» **Exercise details**: Beginning with the first line below, retype exactly each line through the one containing "left knee: (303, 945, 9)". Leave out all pictures.
#### Provided records ####
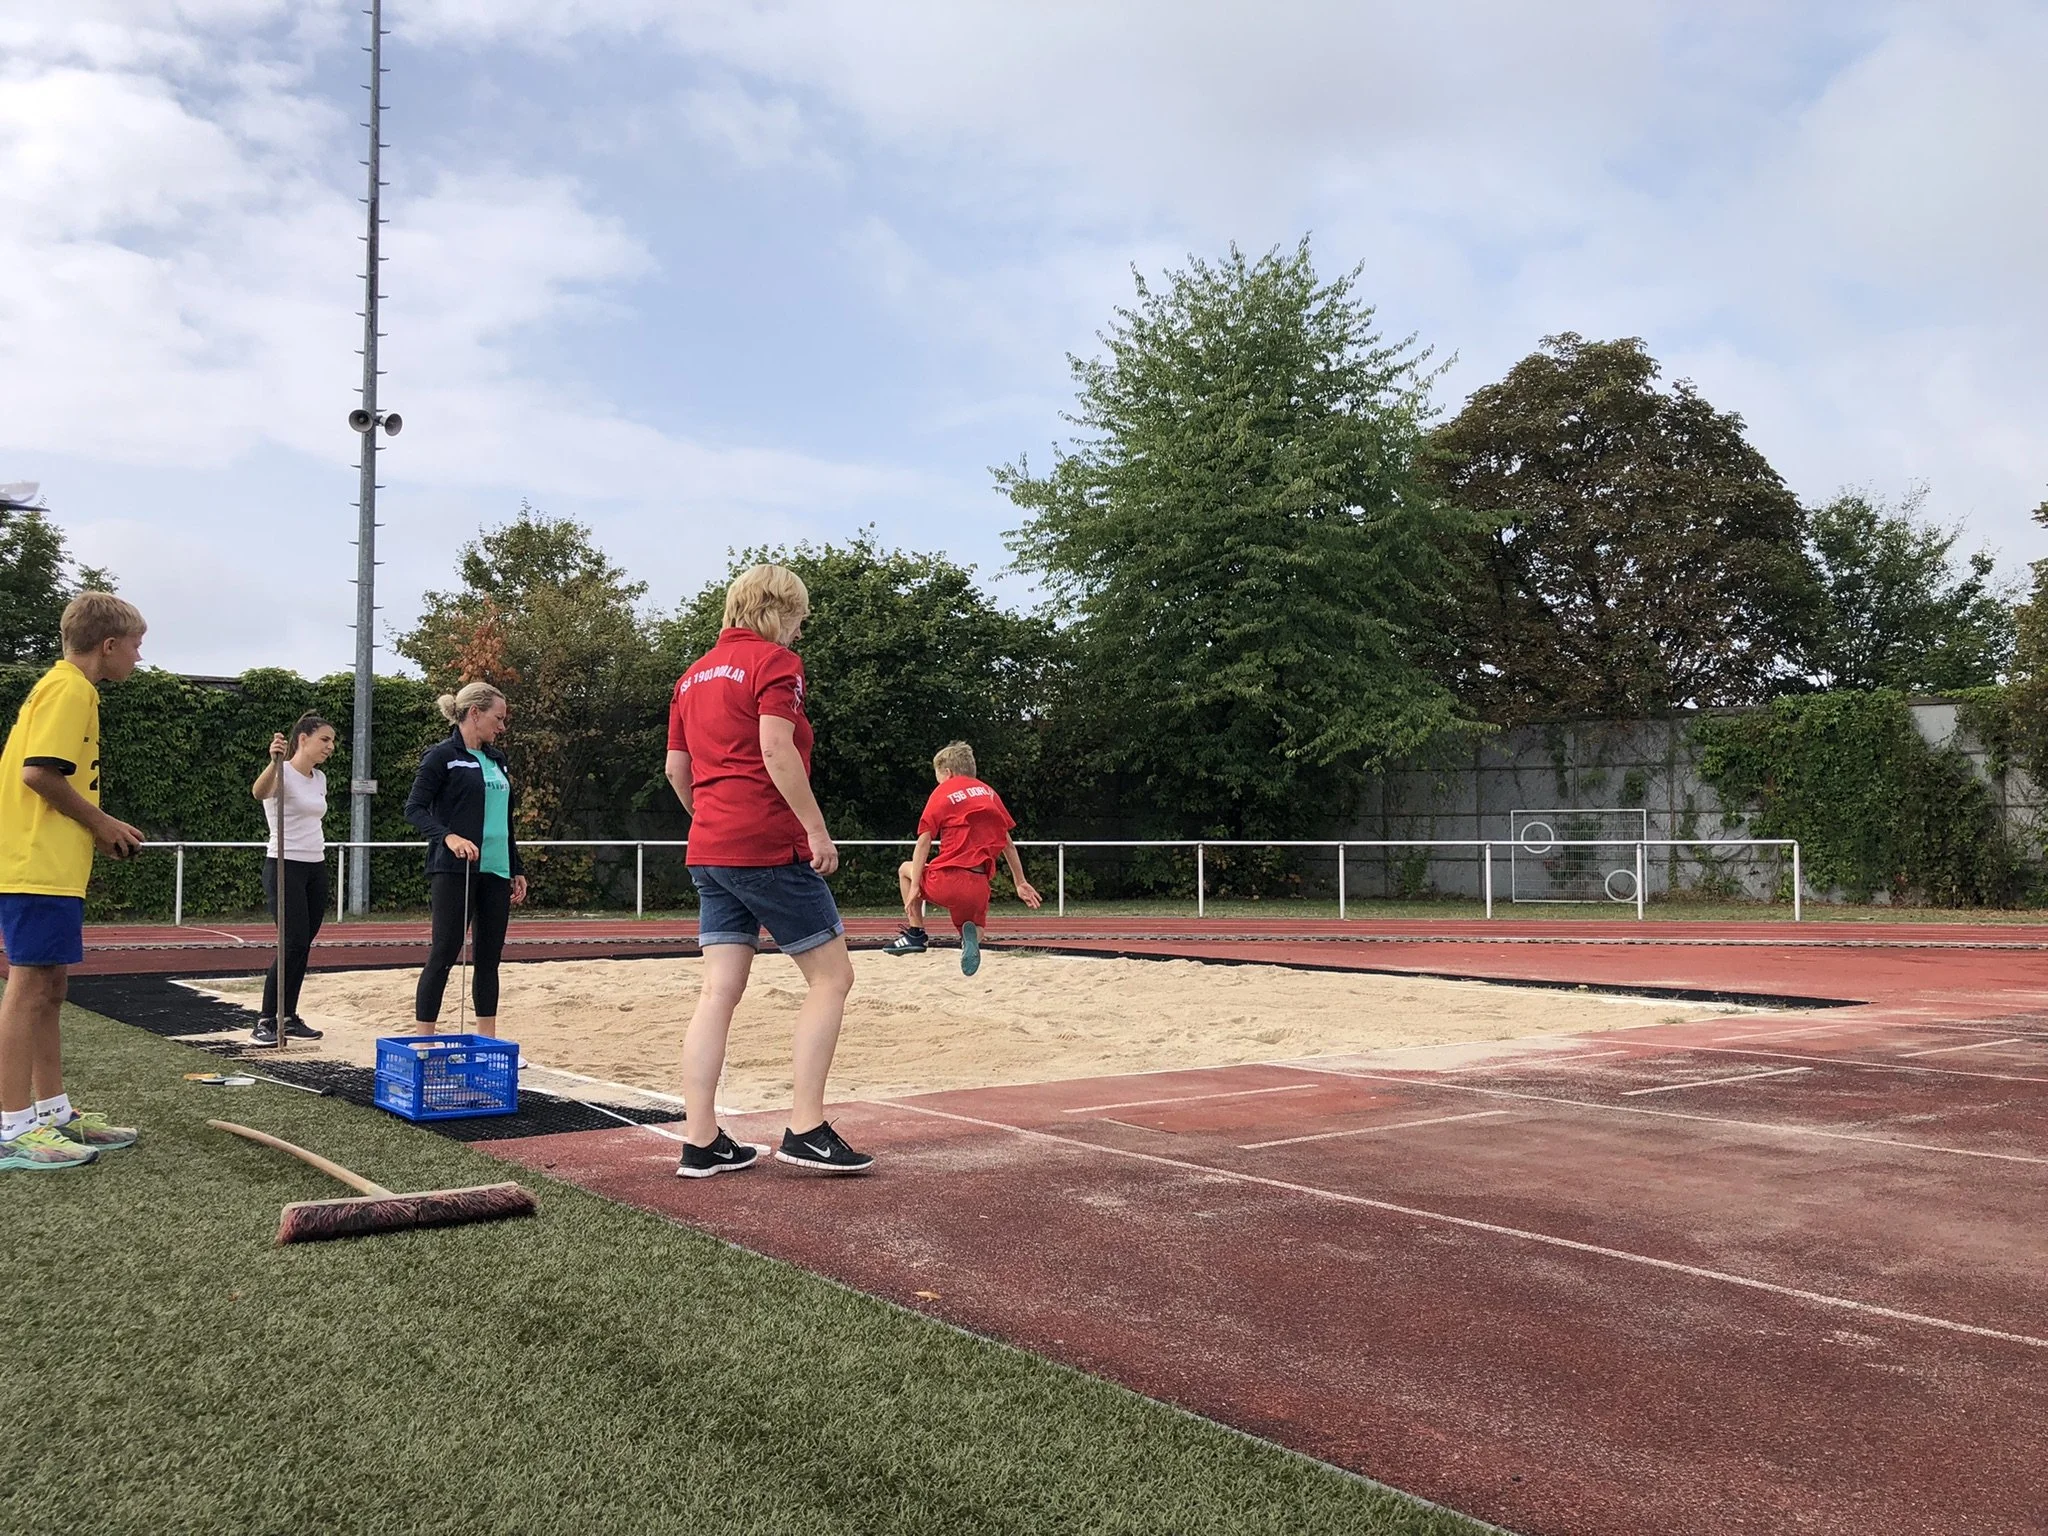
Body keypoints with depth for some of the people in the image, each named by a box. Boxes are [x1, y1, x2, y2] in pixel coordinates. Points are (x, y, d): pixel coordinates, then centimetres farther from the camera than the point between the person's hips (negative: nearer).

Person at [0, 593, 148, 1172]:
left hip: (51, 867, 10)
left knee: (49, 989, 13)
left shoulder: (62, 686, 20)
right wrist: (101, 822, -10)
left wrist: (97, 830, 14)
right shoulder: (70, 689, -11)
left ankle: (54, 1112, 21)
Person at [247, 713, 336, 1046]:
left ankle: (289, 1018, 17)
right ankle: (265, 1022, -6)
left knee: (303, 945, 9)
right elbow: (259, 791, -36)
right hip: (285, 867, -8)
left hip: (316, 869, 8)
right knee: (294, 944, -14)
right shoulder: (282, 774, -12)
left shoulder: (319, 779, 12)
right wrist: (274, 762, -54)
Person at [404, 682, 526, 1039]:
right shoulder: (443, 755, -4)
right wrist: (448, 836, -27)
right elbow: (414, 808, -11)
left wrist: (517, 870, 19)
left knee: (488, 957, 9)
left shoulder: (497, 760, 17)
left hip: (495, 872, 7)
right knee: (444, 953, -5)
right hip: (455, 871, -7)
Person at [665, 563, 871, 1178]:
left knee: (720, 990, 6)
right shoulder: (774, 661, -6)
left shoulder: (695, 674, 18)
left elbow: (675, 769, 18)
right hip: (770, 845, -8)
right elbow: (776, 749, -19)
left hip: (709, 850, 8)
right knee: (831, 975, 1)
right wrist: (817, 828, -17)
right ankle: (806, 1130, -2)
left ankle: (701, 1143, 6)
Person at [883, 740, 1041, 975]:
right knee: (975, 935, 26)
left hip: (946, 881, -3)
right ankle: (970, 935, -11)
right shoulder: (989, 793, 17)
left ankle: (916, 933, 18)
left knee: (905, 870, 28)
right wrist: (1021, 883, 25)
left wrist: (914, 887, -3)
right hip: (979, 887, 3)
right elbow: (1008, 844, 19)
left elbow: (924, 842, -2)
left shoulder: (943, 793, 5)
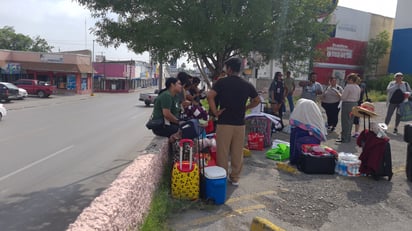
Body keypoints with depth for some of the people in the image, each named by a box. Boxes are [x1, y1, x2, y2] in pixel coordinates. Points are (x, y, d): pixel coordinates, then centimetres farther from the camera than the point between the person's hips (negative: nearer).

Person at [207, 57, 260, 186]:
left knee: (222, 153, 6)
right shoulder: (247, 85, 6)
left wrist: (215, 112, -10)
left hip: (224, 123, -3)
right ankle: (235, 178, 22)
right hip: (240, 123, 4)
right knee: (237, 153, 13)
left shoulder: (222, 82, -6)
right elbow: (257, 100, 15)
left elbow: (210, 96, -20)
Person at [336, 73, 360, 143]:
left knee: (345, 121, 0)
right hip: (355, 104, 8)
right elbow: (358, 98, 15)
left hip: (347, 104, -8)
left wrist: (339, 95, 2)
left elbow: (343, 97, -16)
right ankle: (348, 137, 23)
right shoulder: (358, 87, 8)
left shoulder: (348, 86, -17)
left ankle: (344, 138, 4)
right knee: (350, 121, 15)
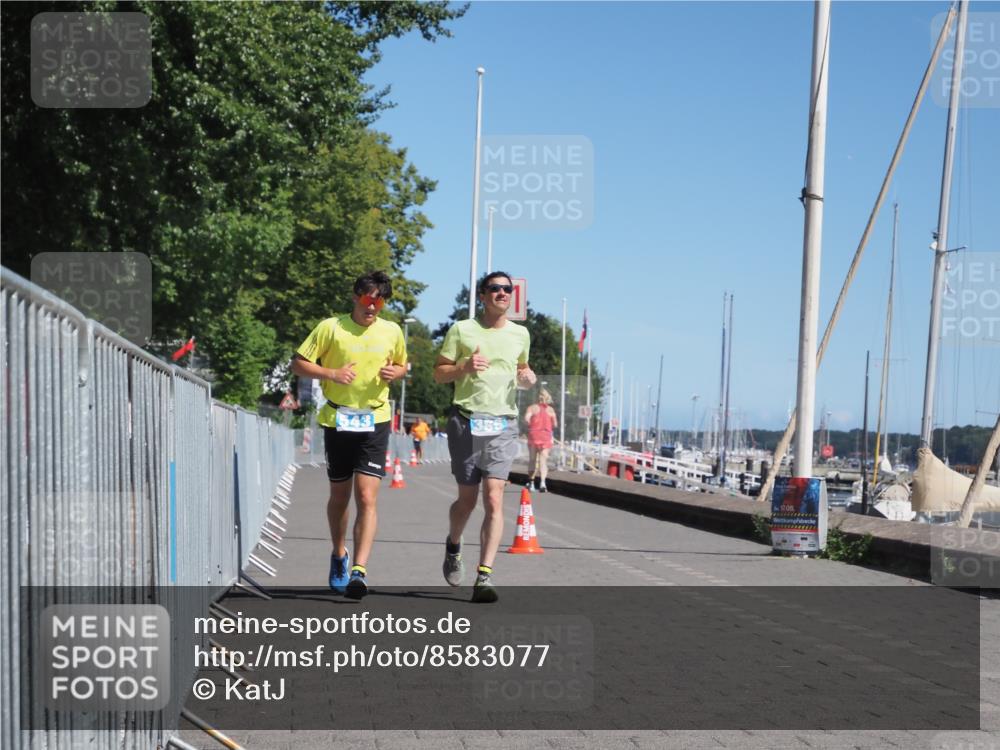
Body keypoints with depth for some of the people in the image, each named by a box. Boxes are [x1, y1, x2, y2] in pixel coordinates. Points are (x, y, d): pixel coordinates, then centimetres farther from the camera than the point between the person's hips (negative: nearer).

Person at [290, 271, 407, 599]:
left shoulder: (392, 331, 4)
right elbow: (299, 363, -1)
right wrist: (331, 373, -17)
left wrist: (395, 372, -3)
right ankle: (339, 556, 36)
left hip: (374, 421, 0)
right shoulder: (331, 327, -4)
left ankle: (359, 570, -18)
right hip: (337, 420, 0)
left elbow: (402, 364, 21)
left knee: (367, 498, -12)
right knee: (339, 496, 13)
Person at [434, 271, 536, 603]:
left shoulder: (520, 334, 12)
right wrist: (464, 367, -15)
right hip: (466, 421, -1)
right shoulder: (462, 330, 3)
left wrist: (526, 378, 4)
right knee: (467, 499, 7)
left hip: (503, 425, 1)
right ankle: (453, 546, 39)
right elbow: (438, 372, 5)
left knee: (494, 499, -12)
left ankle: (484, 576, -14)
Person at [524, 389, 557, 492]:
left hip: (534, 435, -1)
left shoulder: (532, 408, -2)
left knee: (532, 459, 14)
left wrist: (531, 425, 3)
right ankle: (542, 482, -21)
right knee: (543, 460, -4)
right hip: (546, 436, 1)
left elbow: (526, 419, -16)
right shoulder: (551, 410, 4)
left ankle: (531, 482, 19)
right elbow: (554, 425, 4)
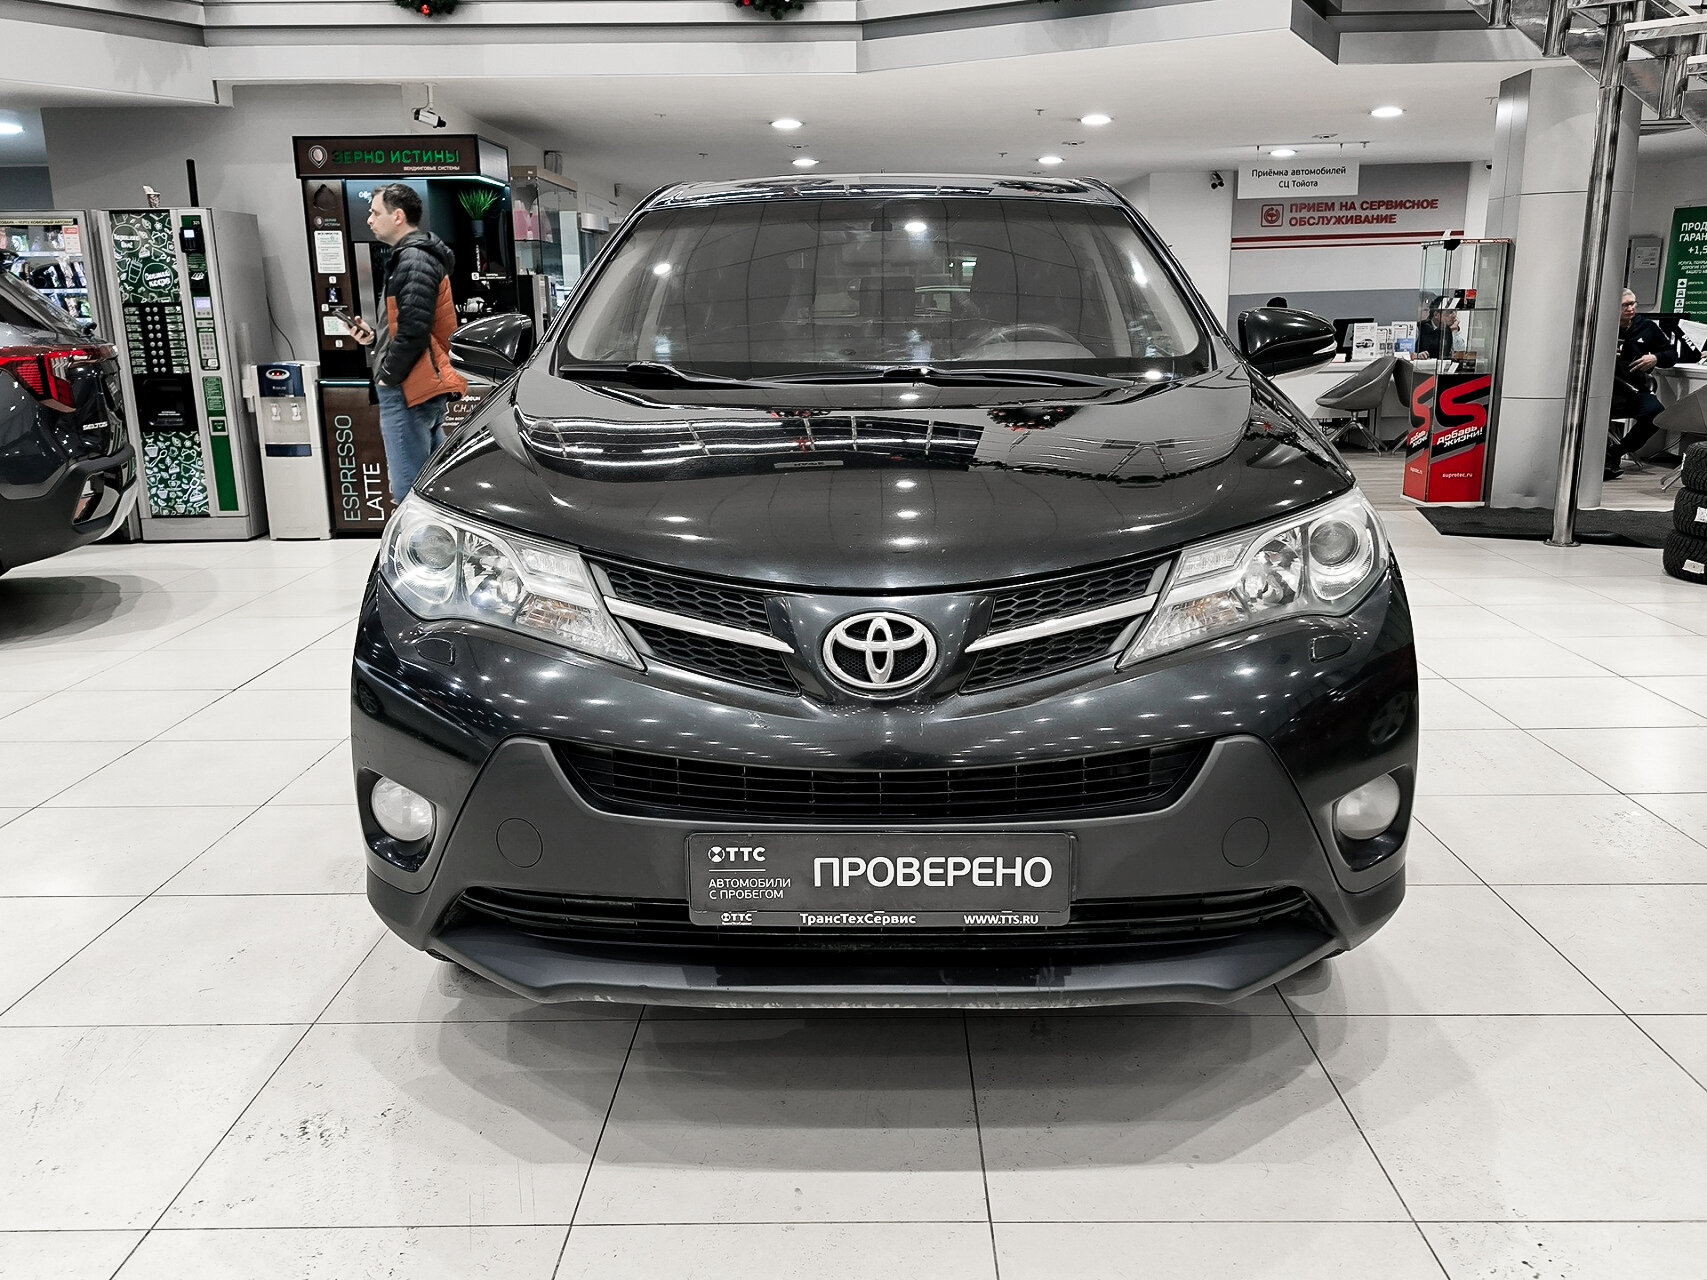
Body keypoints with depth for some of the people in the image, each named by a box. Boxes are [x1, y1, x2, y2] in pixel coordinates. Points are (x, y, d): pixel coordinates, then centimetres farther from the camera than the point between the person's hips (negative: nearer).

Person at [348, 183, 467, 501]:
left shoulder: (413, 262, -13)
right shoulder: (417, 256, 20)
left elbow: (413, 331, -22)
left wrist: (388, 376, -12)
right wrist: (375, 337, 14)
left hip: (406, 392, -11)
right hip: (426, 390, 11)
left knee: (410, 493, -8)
####
» **The completed task**:
Body keypoints with depth for some of the people in the image, each named by a box. Boxes are [x1, y1, x2, y2] in pixel coordinates. Points are (x, y, d): pixel coordinates, then centimetres farther from the camera than the point between the person's hips (negative: nearer).

Person at [0, 593, 148, 1172]:
left hip: (51, 867, 10)
left knee: (49, 989, 13)
left shoulder: (62, 686, 20)
right wrist: (101, 822, -10)
left wrist: (97, 830, 14)
right shoulder: (70, 689, -11)
left ankle: (54, 1112, 21)
Person at [247, 713, 336, 1046]:
left ankle: (289, 1018, 17)
right ankle: (265, 1022, -6)
left knee: (303, 945, 9)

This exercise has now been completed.